A solid introduction to Peter Doig's work published in association with an excellent Tate Britain Exhibition that appeared in London in 2008.
Doig is a very painterly artist and the book cannot do full justice to the work as it is presented on canvas before your eyes. But this will do until a Doig comes to a gallery near you.
My own aesthetic considers his work from the 1990s to represent a set of masterpieces of exceptional interest and resonance, creating (as the text here suggests) a form of false constructed memory that is more than dream.

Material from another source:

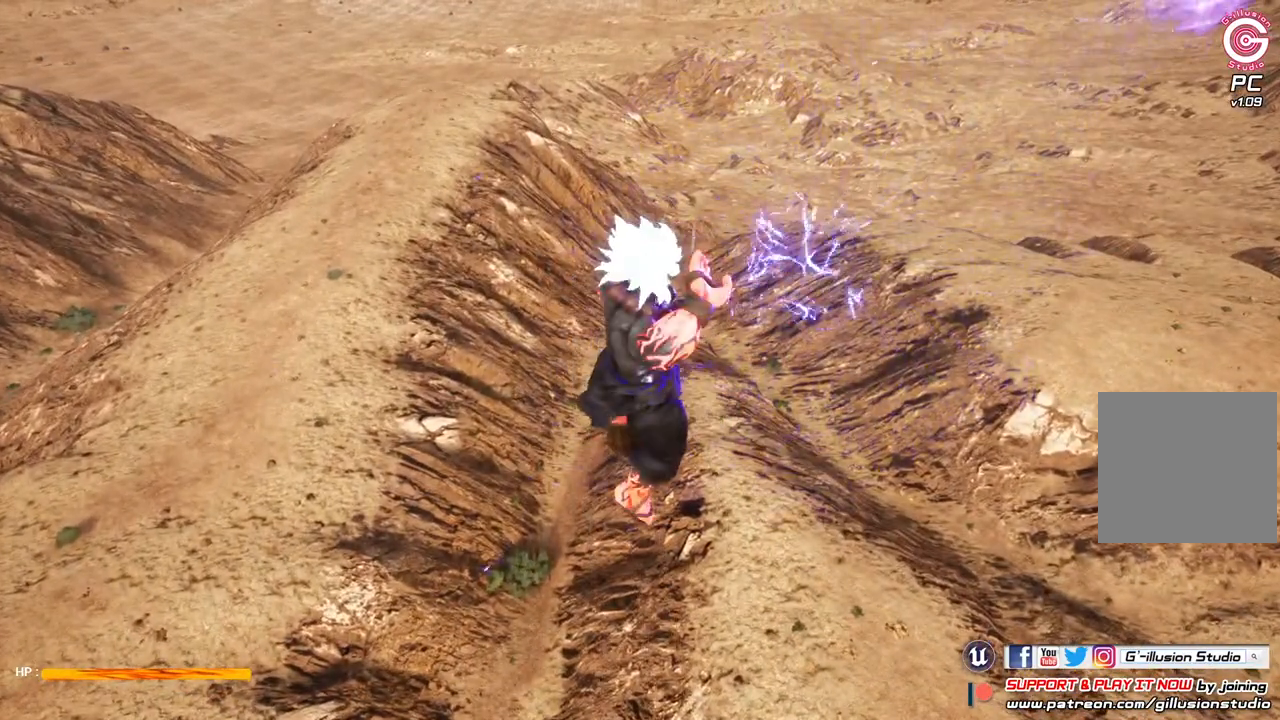
{"buttons": [], "left_stick": "up", "right_stick": "up-left", "events": [[33, "left_stick", "up"], [333, "right_stick", "up-left"]]}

The memory becomes 'true' at a different imaginal level.
If you ever get the chance to see the 'Concrete Cabin' paintings (1991-1999), then drop everything and make the effort - they are mesmerically fascinating as an observation of decayed modernism.
I detected influences, intended or not, of Van Gogh, Hockney and the Symbolists but this is an artist steeped in the 'tradition' with even a bended knee to Daumier in the 'House of Pictures' series.
The book is light on text but mostly informative and contains an exchange betwen Doig and Chris Ofili that confirmed an intuition that his work has become increasingly directed to inward mental workings and immediate experiences that then 'fester' until ripe for creation.
For that reason and the move to Trinidad, he is beginning to lose me a little (I like an art that interprets the world rather than one that is overly introspective) but that does not make him any less the significant artist that he is. It just means that I have not caught up with him yet.